Work item:
Search the entries below for the string "negotiation" and copy the lines that hold it.

Listed entries:
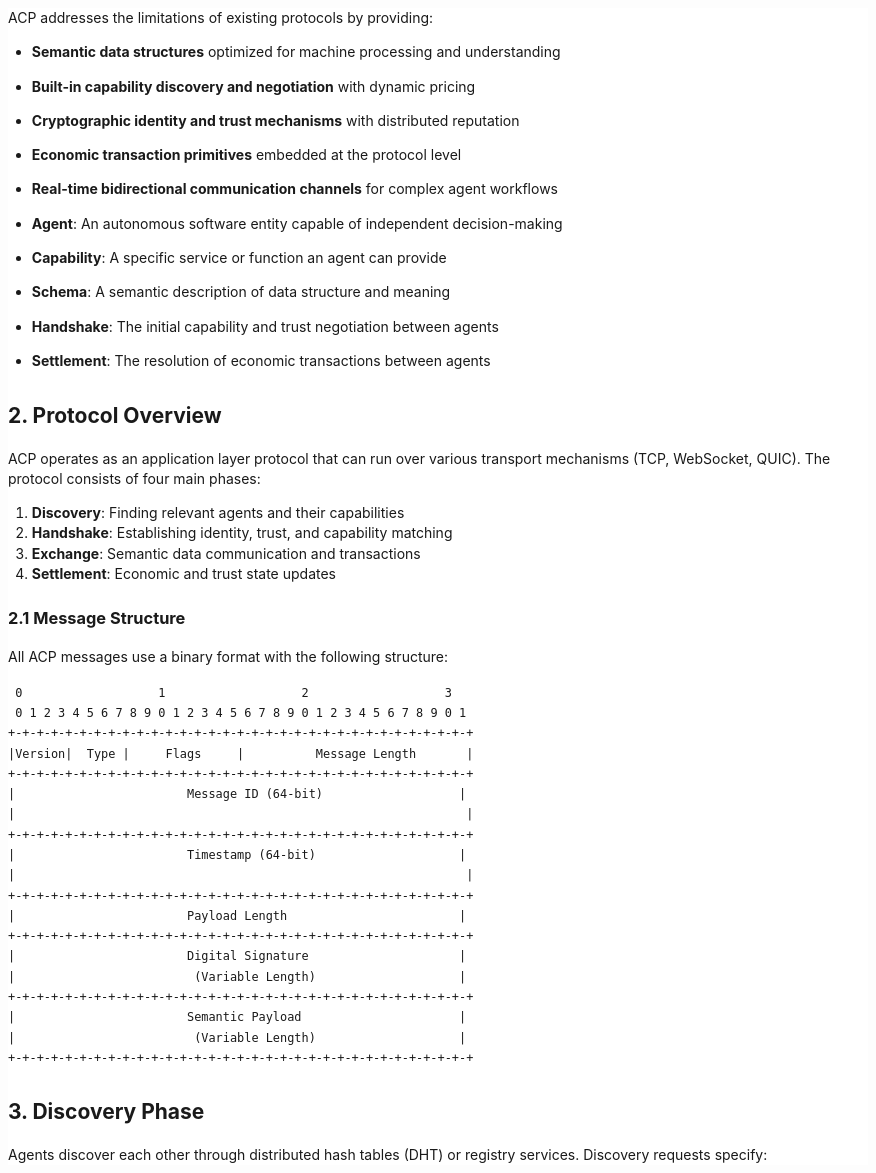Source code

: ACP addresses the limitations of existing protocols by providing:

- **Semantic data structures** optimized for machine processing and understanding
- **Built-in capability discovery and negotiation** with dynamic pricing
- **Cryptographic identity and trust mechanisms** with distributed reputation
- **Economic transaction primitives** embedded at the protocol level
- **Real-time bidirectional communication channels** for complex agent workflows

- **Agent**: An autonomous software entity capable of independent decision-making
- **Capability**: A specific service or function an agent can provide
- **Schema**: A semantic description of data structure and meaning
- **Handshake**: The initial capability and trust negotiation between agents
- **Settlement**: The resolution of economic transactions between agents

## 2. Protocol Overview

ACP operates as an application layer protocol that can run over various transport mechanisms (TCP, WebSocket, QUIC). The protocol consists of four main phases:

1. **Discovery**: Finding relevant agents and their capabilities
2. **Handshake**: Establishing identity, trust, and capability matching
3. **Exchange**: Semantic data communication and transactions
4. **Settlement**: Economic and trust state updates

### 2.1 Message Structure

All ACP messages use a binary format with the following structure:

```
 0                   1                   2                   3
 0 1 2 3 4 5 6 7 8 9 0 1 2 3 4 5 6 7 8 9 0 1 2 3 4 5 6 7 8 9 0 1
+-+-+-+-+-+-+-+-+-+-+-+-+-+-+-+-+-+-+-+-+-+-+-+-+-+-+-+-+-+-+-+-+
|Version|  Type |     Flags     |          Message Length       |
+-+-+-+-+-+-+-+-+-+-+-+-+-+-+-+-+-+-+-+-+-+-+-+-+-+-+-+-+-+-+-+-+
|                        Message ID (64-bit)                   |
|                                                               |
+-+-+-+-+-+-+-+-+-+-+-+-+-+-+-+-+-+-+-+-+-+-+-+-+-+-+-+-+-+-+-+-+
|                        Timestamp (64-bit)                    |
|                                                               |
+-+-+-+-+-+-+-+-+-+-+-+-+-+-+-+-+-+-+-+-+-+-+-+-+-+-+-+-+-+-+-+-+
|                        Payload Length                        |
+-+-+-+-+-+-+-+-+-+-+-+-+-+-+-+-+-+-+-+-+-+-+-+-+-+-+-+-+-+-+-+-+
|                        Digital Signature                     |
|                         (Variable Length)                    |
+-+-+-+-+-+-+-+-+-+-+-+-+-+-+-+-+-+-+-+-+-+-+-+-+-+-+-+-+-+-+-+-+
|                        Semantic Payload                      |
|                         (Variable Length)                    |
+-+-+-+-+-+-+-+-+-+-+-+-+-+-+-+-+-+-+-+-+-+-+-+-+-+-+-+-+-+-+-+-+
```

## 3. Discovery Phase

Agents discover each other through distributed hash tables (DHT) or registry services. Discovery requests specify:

Answer section:
- **Built-in capability discovery and negotiation** with dynamic pricing
- **Handshake**: The initial capability and trust negotiation between agents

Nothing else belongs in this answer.